Re: [PATCH 2/5] swap: fix do_swap_page() race with swapoff

From: Huang, Ying
Date: Sun Apr 11 2021 - 21:49:41 EST


Miaohe Lin <linmiaohe@xxxxxxxxxx> writes:

> On 2021/4/10 1:17, Tim Chen wrote:
>>
>>
>> On 4/9/21 1:42 AM, Miaohe Lin wrote:
>>> On 2021/4/9 5:34, Tim Chen wrote:
>>>>
>>>>
>>>> On 4/8/21 6:08 AM, Miaohe Lin wrote:
>>>>> When I was investigating the swap code, I found the below possible race
>>>>> window:
>>>>>
>>>>> CPU 1 CPU 2
>>>>> ----- -----
>>>>> do_swap_page
>>>>> synchronous swap_readpage
>>>>> alloc_page_vma
>>>>> swapoff
>>>>> release swap_file, bdev, or ...
>>>>
>>>
>>> Many thanks for quick review and reply!
>>>
>>>> Perhaps I'm missing something. The release of swap_file, bdev etc
>>>> happens after we have cleared the SWP_VALID bit in si->flags in destroy_swap_extents
>>>> if I read the swapoff code correctly.
>>> Agree.

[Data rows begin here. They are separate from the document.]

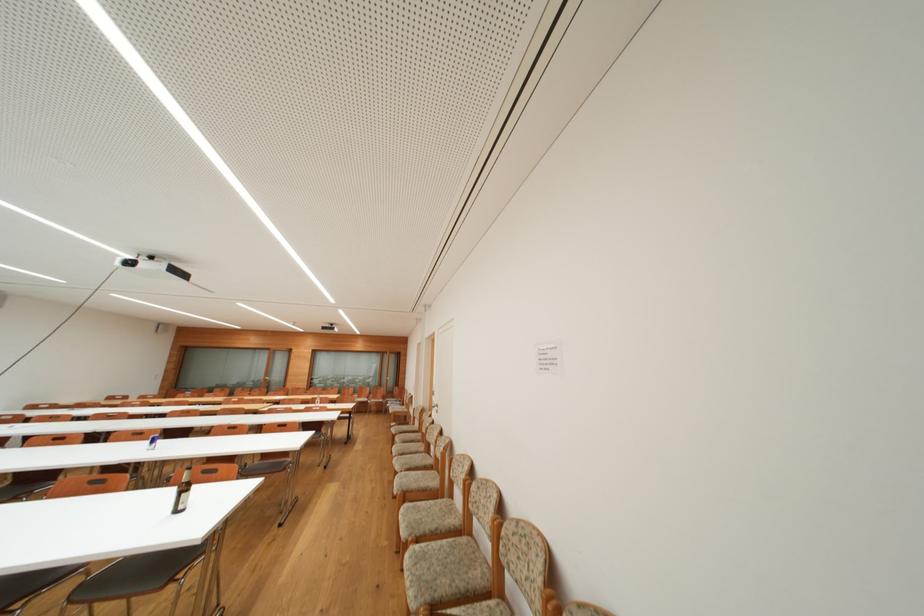
Describe the element at coordinates (181, 492) in the screenshot. I see `the brown glass bottle` at that location.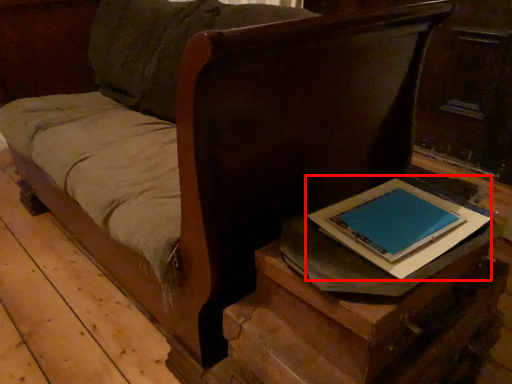
Question: Considering the relative positions of paperback book (annotated by the red box) and table in the image provided, where is paperback book (annotated by the red box) located with respect to the staircase?

Choices:
 (A) left
 (B) right

Answer: (B)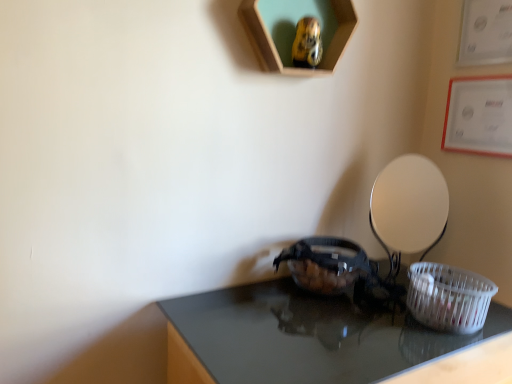
I want to click on free space in front of white plastic basket at lower right, so click(x=455, y=357).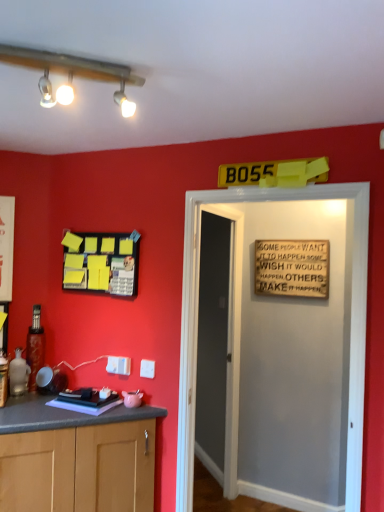
Question: Considering the positions of point coord(188,304) and point coord(127,264), is point coord(188,304) closer or farther from the camera than point coord(127,264)?

Choices:
 (A) closer
 (B) farther

Answer: (A)

Question: In terms of width, does wooden signboard at center, which is the 1th door in front-to-back order, look wider or thinner when compared to yellow matte bulletin board at upper left?

Choices:
 (A) wide
 (B) thin

Answer: (A)

Question: Which of these objects is positioned closest to the wooden sign at upper center?

Choices:
 (A) wooden signboard at center, the 2th door viewed from the back
 (B) smooth gray door at center, the second door in the front-to-back sequence
 (C) yellow matte bulletin board at upper left

Answer: (B)

Question: Which of these objects is positioned closest to the wooden signboard at center, the 2th door viewed from the back?

Choices:
 (A) yellow matte bulletin board at upper left
 (B) smooth gray door at center, positioned as the 1th door in back-to-front order
 (C) wooden sign at upper center

Answer: (A)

Let's look this more close:
>>> CPU1 CPU2
>>> ----- -----
>>> swap_readpage
>>> if (data_race(sis->flags & SWP_FS_OPS)) {
>>> swapoff
>>> p->swap_file = NULL;
>>> struct file *swap_file = sis->swap_file;
>>> struct address_space *mapping = swap_file->f_mapping;[oops!]
>>> ...
>>> p->flags = 0;
>>> ...
>>>
>>> Does this make sense for you?
>>
>> p->swapfile = NULL happens after the
>> p->flags &= ~SWP_VALID, synchronize_rcu(), destroy_swap_extents() sequence in swapoff().
>>
>> So I don't think the sequence you illustrated on CPU2 is in the right order.
>> That said, without get_swap_device/put_swap_device in swap_readpage, you could
>> potentially blow pass synchronize_rcu() on CPU2 and causes a problem. so I think
>> the problematic race looks something like the following:
>>
>>
>> CPU1 CPU2
>> ----- -----
>> swap_readpage
>> if (data_race(sis->flags & SWP_FS_OPS)) {
>> swapoff
>> p->flags = &= ~SWP_VALID;
>> ..
>> synchronize_rcu();
>> ..
>> p->swap_file = NULL;
>> struct file *swap_file = sis->swap_file;
>> struct address_space *mapping = swap_file->f_mapping;[oops!]
>> ...
>> ...
>>
>
> Agree. This is also what I meant to illustrate. And you provide a better one. Many thanks!

For the pages that are swapped in through swap cache. That isn't an
issue. Because the page is locked, the swap entry will be marked with
SWAP_HAS_CACHE, so swapoff() cannot proceed until the page has been
unlocked.

So the race is for the fast path as follows,

if (data_race(si->flags & SWP_SYNCHRONOUS_IO) &&
__swap_count(entry) == 1)

I found it in your original patch description. But please make it more
explicit to reduce the potential confusing.

Best Regards,
Huang, Ying